ASSIGNED TASK 1
Write out the following part of the source rows without any change: it opens with the first line of the rows and closes with the line containing "on (235, 524).", with both ends included.

EXTRACTED TEXT
________________
Are your times taking into account network latency? If you getting
latency/transfer time that's causing about 2000ms delay, then if you
took your times and subtracted that delay, you would get cache times
that are much better than your without cache times. If you latency
fluctuates a bit, the could account for some of the differences in time.
I could be wrong, but it depends upon the switch fabric between the code
executing the queries and code processing them. Local traffic on a box
compared to network traffic is much different. A single switch can add
200ms delay. This may not even apply to your situation, but this is the
first thing that came up in my head.
Thanks,
Colton McInroy
* Director of Security Engineering
Phone
(Toll Free)
_US_ (888)-818-1344 Press 2
_UK_ 0-800-635-0551 Press 2
My Extension 101
24/7 Support [email protected] <mailto:[email protected]>
Email [email protected] <mailto:[email protected]>
Website http://www.dosarrest.com
On 10/31/2013 1:50 PM, Josh Clum wrote:
Hello,
I refactored out the HDFS directory implementation from Blur to use in my
own project and was surprised to see how it performed. I'm using the both
the HDFSDirectory class and the
BlockCacheDirectoryFactoryV2 class.
On my local machine when using the cache there was a significant speed up.
It was a small enough that each file making up lucene index (12 docs) fit
into one block inside the cache.
________________
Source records
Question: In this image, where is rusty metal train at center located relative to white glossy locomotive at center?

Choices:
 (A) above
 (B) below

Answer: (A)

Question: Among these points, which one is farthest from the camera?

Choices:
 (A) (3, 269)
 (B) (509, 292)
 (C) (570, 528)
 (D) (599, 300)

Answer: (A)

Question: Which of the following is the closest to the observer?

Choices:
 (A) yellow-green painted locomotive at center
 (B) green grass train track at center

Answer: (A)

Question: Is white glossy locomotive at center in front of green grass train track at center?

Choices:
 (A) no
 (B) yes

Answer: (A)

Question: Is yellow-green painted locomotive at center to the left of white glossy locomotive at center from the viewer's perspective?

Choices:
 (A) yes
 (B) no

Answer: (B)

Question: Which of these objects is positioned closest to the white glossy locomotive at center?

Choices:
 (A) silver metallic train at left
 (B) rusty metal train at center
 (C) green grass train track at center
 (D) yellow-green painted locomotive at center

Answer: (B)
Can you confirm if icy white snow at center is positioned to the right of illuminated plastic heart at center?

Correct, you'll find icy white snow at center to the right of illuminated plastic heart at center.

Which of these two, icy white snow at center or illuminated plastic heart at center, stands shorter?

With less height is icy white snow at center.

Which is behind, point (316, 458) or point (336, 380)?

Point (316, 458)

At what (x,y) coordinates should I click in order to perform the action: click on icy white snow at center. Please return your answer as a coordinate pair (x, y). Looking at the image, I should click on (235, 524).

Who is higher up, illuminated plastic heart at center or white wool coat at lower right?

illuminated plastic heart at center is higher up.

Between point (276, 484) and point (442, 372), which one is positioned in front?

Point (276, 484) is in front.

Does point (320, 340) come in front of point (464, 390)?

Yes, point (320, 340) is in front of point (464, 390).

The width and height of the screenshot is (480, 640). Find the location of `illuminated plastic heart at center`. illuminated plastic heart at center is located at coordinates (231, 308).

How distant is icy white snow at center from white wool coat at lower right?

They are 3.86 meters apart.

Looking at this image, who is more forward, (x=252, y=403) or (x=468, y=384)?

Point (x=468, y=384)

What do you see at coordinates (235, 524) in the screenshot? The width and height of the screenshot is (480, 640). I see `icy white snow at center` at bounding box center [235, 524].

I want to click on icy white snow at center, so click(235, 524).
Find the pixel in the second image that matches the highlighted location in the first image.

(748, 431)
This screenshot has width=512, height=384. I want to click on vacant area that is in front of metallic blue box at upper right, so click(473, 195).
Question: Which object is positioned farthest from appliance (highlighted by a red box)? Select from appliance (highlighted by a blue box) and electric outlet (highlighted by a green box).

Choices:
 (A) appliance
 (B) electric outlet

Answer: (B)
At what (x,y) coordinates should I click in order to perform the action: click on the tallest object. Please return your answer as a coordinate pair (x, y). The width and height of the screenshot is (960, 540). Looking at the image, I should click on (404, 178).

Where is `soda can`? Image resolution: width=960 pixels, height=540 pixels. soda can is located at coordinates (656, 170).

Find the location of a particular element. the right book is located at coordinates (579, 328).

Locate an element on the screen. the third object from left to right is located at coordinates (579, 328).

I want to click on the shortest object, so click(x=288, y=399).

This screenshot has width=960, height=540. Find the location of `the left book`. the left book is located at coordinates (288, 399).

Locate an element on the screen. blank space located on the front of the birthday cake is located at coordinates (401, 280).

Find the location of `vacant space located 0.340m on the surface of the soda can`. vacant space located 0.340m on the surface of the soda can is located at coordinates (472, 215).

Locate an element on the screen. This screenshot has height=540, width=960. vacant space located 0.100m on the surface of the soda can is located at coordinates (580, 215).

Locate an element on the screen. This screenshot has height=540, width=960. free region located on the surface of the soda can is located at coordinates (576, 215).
________________
ASSIGNED TASK 2
Give again, word for word, the passage from the message about HDFS directory cache timing that opens with the words "I could be wrong, but" and closes with "in my head.".

ANSWER SPACE 1
Question: In this image, where is rusty metal train at center located relative to white glossy locomotive at center?

Choices:
 (A) above
 (B) below

Answer: (A)

Question: Among these points, which one is farthest from the camera?

Choices:
 (A) (3, 269)
 (B) (509, 292)
 (C) (570, 528)
 (D) (599, 300)

Answer: (A)

Question: Which of the following is the closest to the observer?

Choices:
 (A) yellow-green painted locomotive at center
 (B) green grass train track at center

Answer: (A)

Question: Is white glossy locomotive at center in front of green grass train track at center?

Choices:
 (A) no
 (B) yes

Answer: (A)

Question: Is yellow-green painted locomotive at center to the left of white glossy locomotive at center from the viewer's perspective?

Choices:
 (A) yes
 (B) no

Answer: (B)

Question: Which of these objects is positioned closest to the white glossy locomotive at center?

Choices:
 (A) silver metallic train at left
 (B) rusty metal train at center
 (C) green grass train track at center
 (D) yellow-green painted locomotive at center

Answer: (B)
Can you confirm if icy white snow at center is positioned to the right of illuminated plastic heart at center?

Correct, you'll find icy white snow at center to the right of illuminated plastic heart at center.

Which of these two, icy white snow at center or illuminated plastic heart at center, stands shorter?

With less height is icy white snow at center.

Which is behind, point (316, 458) or point (336, 380)?

Point (316, 458)

At what (x,y) coordinates should I click in order to perform the action: click on icy white snow at center. Please return your answer as a coordinate pair (x, y). Looking at the image, I should click on (235, 524).

ANSWER SPACE 2
I could be wrong, but it depends upon the switch fabric between the code
executing the queries and code processing them. Local traffic on a box
compared to network traffic is much different. A single switch can add
200ms delay. This may not even apply to your situation, but this is the
first thing that came up in my head.